*** Dataset records Section Begins ***

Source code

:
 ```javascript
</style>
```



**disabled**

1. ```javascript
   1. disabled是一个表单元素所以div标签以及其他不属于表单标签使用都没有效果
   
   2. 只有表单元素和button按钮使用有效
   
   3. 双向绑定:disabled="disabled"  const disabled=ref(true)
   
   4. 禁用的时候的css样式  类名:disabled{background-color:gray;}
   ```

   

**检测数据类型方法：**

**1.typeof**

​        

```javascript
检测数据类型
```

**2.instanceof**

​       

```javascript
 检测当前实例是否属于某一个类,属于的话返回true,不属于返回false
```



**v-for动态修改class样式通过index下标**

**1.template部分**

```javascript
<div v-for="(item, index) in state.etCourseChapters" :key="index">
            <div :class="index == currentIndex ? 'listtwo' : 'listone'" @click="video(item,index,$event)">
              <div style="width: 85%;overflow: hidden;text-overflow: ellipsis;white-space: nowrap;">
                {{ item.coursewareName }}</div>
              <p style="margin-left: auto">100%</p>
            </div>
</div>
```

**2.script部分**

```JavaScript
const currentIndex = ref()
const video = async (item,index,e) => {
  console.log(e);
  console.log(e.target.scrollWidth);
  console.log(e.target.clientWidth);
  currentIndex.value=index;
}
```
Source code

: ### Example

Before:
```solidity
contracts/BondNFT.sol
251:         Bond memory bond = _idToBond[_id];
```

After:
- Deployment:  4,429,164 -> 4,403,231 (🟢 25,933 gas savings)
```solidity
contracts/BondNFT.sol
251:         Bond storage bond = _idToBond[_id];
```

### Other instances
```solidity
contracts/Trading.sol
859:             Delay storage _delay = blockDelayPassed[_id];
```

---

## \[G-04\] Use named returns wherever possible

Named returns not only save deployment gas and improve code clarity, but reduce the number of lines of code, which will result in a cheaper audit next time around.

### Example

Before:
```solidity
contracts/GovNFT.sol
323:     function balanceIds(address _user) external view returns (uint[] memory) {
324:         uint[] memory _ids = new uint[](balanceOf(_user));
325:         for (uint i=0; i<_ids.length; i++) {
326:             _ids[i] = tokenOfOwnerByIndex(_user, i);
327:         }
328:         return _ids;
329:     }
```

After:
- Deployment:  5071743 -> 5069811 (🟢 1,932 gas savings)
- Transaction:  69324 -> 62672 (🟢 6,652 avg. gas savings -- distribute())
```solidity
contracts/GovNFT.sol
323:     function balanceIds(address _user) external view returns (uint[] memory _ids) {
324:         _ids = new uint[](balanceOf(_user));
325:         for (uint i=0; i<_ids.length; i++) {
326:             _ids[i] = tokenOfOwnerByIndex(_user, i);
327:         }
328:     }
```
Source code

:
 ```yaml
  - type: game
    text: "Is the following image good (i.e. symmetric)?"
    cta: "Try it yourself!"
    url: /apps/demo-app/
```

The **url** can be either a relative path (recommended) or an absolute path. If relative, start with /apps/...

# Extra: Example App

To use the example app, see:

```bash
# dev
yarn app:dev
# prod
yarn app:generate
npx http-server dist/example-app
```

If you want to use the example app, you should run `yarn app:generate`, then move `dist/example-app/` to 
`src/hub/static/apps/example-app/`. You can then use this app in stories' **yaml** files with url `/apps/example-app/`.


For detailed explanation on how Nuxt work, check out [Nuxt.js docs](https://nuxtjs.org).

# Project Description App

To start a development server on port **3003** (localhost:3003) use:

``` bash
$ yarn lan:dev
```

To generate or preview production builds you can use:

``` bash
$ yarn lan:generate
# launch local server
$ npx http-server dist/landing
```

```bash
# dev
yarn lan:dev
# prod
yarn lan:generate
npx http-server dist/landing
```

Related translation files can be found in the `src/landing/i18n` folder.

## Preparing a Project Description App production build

*** Dataset records Section Ends ***

Try it :: The response should consist of all the entries, reproduced word for word.

Answer box ::
Source code

:
 ```javascript
</style>
```



**disabled**

1. ```javascript
   1. disabled是一个表单元素所以div标签以及其他不属于表单标签使用都没有效果
   
   2. 只有表单元素和button按钮使用有效
   
   3. 双向绑定:disabled="disabled"  const disabled=ref(true)
   
   4. 禁用的时候的css样式  类名:disabled{background-color:gray;}
   ```

   

**检测数据类型方法：**

**1.typeof**

​        

```javascript
检测数据类型
```

**2.instanceof**

​       

```javascript
 检测当前实例是否属于某一个类,属于的话返回true,不属于返回false
```



**v-for动态修改class样式通过index下标**

**1.template部分**

```javascript
<div v-for="(item, index) in state.etCourseChapters" :key="index">
            <div :class="index == currentIndex ? 'listtwo' : 'listone'" @click="video(item,index,$event)">
              <div style="width: 85%;overflow: hidden;text-overflow: ellipsis;white-space: nowrap;">
                {{ item.coursewareName }}</div>
              <p style="margin-left: auto">100%</p>
            </div>
</div>
```

**2.script部分**

```JavaScript
const currentIndex = ref()
const video = async (item,index,e) => {
  console.log(e);
  console.log(e.target.scrollWidth);
  console.log(e.target.clientWidth);
  currentIndex.value=index;
}
```
Source code

: ### Example

Before:
```solidity
contracts/BondNFT.sol
251:         Bond memory bond = _idToBond[_id];
```

After:
- Deployment:  4,429,164 -> 4,403,231 (🟢 25,933 gas savings)
```solidity
contracts/BondNFT.sol
251:         Bond storage bond = _idToBond[_id];
```

### Other instances
```solidity
contracts/Trading.sol
859:             Delay storage _delay = blockDelayPassed[_id];
```

---

## \[G-04\] Use named returns wherever possible

Named returns not only save deployment gas and improve code clarity, but reduce the number of lines of code, which will result in a cheaper audit next time around.

### Example

Before:
```solidity
contracts/GovNFT.sol
323:     function balanceIds(address _user) external view returns (uint[] memory) {
324:         uint[] memory _ids = new uint[](balanceOf(_user));
325:         for (uint i=0; i<_ids.length; i++) {
326:             _ids[i] = tokenOfOwnerByIndex(_user, i);
327:         }
328:         return _ids;
329:     }
```

After:
- Deployment:  5071743 -> 5069811 (🟢 1,932 gas savings)
- Transaction:  69324 -> 62672 (🟢 6,652 avg. gas savings -- distribute())
```solidity
contracts/GovNFT.sol
323:     function balanceIds(address _user) external view returns (uint[] memory _ids) {
324:         _ids = new uint[](balanceOf(_user));
325:         for (uint i=0; i<_ids.length; i++) {
326:             _ids[i] = tokenOfOwnerByIndex(_user, i);
327:         }
328:     }
```
Source code

:
 ```yaml
  - type: game
    text: "Is the following image good (i.e. symmetric)?"
    cta: "Try it yourself!"
    url: /apps/demo-app/
```

The **url** can be either a relative path (recommended) or an absolute path. If relative, start with /apps/...

# Extra: Example App

To use the example app, see:

```bash
# dev
yarn app:dev
# prod
yarn app:generate
npx http-server dist/example-app
```

If you want to use the example app, you should run `yarn app:generate`, then move `dist/example-app/` to 
`src/hub/static/apps/example-app/`. You can then use this app in stories' **yaml** files with url `/apps/example-app/`.


For detailed explanation on how Nuxt work, check out [Nuxt.js docs](https://nuxtjs.org).

# Project Description App

To start a development server on port **3003** (localhost:3003) use:

``` bash
$ yarn lan:dev
```

To generate or preview production builds you can use:

``` bash
$ yarn lan:generate
# launch local server
$ npx http-server dist/landing
```

```bash
# dev
yarn lan:dev
# prod
yarn lan:generate
npx http-server dist/landing
```

Related translation files can be found in the `src/landing/i18n` folder.

## Preparing a Project Description App production build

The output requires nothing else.